Circuit design data:
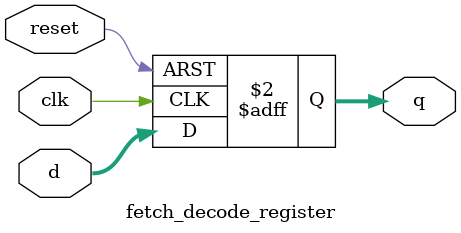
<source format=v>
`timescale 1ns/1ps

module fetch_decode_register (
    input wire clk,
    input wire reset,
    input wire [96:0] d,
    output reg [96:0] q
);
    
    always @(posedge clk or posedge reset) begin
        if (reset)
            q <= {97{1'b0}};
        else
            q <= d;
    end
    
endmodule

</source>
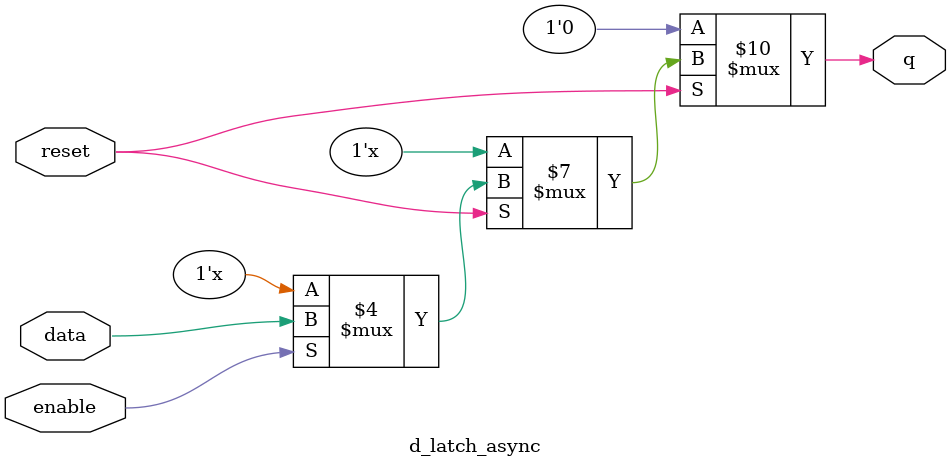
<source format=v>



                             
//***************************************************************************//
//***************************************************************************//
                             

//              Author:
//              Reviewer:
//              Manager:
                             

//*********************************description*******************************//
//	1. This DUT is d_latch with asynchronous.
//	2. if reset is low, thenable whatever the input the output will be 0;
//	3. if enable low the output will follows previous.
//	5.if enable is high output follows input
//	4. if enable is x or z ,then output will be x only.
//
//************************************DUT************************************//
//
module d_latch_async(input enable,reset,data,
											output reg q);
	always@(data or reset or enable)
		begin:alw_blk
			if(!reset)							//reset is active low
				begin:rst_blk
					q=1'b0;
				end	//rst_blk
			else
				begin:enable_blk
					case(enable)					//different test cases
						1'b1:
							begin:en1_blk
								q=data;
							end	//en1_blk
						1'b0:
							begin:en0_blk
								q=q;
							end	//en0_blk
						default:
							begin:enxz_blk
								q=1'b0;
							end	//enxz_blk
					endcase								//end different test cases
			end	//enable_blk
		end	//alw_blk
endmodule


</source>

Exercise objective: The data shown above must be printed again exactly, with no images included.

Solution to this task:
<source format=v>
`timescale 1ns/1ps

module fetch_decode_register (
    input wire clk,
    input wire reset,
    input wire [96:0] d,
    output reg [96:0] q
);
    
    always @(posedge clk or posedge reset) begin
        if (reset)
            q <= {97{1'b0}};
        else
            q <= d;
    end
    
endmodule

</source>
<source format=v>



                             
//***************************************************************************//
//***************************************************************************//
                             

//              Author:
//              Reviewer:
//              Manager:
                             

//*********************************description*******************************//
//	1. This DUT is d_latch with asynchronous.
//	2. if reset is low, thenable whatever the input the output will be 0;
//	3. if enable low the output will follows previous.
//	5.if enable is high output follows input
//	4. if enable is x or z ,then output will be x only.
//
//************************************DUT************************************//
//
module d_latch_async(input enable,reset,data,
											output reg q);
	always@(data or reset or enable)
		begin:alw_blk
			if(!reset)							//reset is active low
				begin:rst_blk
					q=1'b0;
				end	//rst_blk
			else
				begin:enable_blk
					case(enable)					//different test cases
						1'b1:
							begin:en1_blk
								q=data;
							end	//en1_blk
						1'b0:
							begin:en0_blk
								q=q;
							end	//en0_blk
						default:
							begin:enxz_blk
								q=1'b0;
							end	//enxz_blk
					endcase								//end different test cases
			end	//enable_blk
		end	//alw_blk
endmodule


</source>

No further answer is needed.